She maintains that the violations are real.

“Protect Geauga Parks, a local grassroots watchdog organization, has witnessed persistent questionable practices at monthly meetings of the park board and in responses by park officials to public records requests,” she said. “These repeated questionable practices indicate violations of both the Open Meetings and Public Records provisions under Ohio’s Sunshine Laws.”

Ms. Hanratty pointed to a video the group took following the July 5 meeting of the park board. In the video, members attempt to talk to board members as they exit the park offices. Board members Jackie Dottore and Len Barker decline to be interviewed, but  board member William Gertz stops and speaks with them.

The video, at one point, turns to a discussion of the board’s closed-door session at the meeting to discuss the purchase of property that is next to Mr. Gertz’s home. Mr. Gertz tells the group he doesn’t want to see development there and that he abstained from the vote.

Ms.

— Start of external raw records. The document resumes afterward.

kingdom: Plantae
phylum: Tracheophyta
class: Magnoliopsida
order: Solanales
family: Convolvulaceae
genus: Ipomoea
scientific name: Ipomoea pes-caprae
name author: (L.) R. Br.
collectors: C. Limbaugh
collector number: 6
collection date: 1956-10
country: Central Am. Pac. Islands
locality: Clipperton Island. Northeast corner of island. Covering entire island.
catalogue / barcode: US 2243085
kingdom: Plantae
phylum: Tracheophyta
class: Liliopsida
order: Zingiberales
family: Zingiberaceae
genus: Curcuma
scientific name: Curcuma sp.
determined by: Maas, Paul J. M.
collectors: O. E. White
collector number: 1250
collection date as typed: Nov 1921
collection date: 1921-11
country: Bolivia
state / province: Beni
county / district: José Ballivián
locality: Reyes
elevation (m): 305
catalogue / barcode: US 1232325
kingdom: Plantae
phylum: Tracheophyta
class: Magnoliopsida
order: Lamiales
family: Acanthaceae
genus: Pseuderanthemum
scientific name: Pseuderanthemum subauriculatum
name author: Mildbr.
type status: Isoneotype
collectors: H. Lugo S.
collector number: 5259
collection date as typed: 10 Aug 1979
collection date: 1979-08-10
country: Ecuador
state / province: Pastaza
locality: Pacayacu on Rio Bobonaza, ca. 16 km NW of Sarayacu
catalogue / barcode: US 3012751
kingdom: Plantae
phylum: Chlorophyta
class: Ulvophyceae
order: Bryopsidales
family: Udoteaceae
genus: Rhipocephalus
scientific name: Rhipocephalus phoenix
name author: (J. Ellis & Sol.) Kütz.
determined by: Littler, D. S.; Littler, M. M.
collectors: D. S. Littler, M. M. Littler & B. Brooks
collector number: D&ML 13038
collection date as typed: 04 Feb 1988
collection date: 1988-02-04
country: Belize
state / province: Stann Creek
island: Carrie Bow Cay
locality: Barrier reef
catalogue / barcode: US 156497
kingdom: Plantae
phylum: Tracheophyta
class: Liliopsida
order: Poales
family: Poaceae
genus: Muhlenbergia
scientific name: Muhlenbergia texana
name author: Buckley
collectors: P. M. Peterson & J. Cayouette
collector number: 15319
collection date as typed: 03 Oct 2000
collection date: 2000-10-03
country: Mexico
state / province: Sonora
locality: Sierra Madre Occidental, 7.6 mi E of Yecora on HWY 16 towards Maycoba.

Hanratty said his abstention from a vote indicates that the board decided the matter behind closed doors, although the law states that all decisions must be made in public.

Mr. Ondrey denied that any violation occurred, saying “I don’t think any vote was taken.”

He said the law allows for discussion in closed-door sessions to include a “consensus” of members as to how they feel about the discussion. “It can be vocally indicated without it being a vote,” Mr. Ondrey said.

Ms. Hanratty said of the 53 county operated park districts in Ohio, the Geauga district is the only one that does not allow the public to speak.

Ms. Hanratty also questioned that decisions are made even before a meeting is held, noting that Mr. Gertz notes that board members meet individually with the park Executive Director John Oros prior to the meetings. Because the board offers no discussion on the issues when they are brought out in public, she said, it would indicate that matters are decided beforehand.